▶ **WORK ORDER**: Bring back every record exactly, except for the pictures, which stay out.

Records from a data source:
******************************

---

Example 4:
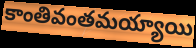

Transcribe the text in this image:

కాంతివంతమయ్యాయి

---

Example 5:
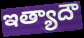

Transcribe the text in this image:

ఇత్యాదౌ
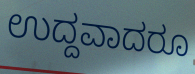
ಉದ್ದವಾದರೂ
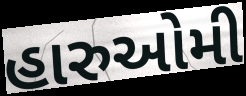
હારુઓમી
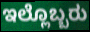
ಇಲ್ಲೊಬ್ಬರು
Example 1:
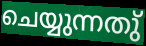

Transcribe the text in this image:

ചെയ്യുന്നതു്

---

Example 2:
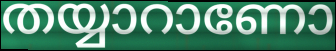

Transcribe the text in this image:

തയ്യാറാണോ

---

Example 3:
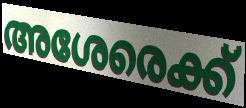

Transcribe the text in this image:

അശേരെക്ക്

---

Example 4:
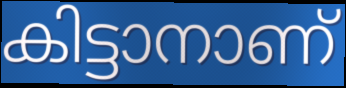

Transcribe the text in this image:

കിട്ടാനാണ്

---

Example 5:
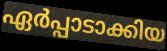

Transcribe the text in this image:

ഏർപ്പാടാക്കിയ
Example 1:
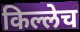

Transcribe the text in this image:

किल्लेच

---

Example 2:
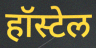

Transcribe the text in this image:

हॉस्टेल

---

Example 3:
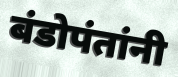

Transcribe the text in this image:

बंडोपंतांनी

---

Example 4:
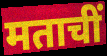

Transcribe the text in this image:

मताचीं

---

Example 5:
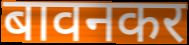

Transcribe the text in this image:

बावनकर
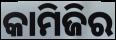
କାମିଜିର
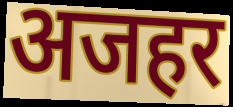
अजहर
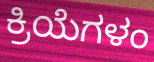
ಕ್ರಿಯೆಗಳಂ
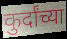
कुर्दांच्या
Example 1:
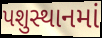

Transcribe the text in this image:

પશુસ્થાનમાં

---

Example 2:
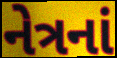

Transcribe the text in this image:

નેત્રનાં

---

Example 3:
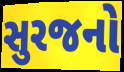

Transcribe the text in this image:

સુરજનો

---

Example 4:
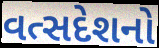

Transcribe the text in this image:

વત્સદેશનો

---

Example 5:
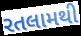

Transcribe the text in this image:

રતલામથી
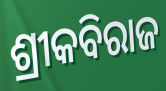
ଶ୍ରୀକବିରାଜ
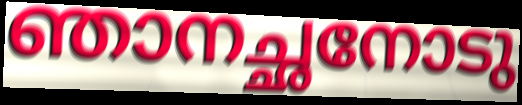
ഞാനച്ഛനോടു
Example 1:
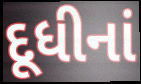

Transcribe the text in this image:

******************************

▶ **RESPONSE**:
---

Example 4:

Transcribe the text in this image:

కాంతివంతమయ్యాయి

---

Example 5:

Transcribe the text in this image:

ఇత్యాదౌ
ಉದ್ದವಾದರೂ
હારુઓમી
ಇಲ್ಲೊಬ್ಬರು
Example 1:

Transcribe the text in this image:

ചെയ്യുന്നതു്

---

Example 2:

Transcribe the text in this image:

തയ്യാറാണോ

---

Example 3:

Transcribe the text in this image:

അശേരെക്ക്

---

Example 4:

Transcribe the text in this image:

കിട്ടാനാണ്

---

Example 5:

Transcribe the text in this image:

ഏർപ്പാടാക്കിയ
Example 1:

Transcribe the text in this image:

किल्लेच

---

Example 2:

Transcribe the text in this image:

हॉस्टेल

---

Example 3:

Transcribe the text in this image:

बंडोपंतांनी

---

Example 4:

Transcribe the text in this image:

मताचीं

---

Example 5:

Transcribe the text in this image:

बावनकर
କାମିଜିର
अजहर
ಕ್ರಿಯೆಗಳಂ
कुर्दांच्या
Example 1:

Transcribe the text in this image:

પશુસ્થાનમાં

---

Example 2:

Transcribe the text in this image:

નેત્રનાં

---

Example 3:

Transcribe the text in this image:

સુરજનો

---

Example 4:

Transcribe the text in this image:

વત્સદેશનો

---

Example 5:

Transcribe the text in this image:

રતલામથી
ଶ୍ରୀକବିରାଜ
ഞാനച്ഛനോടു
Example 1:

Transcribe the text in this image:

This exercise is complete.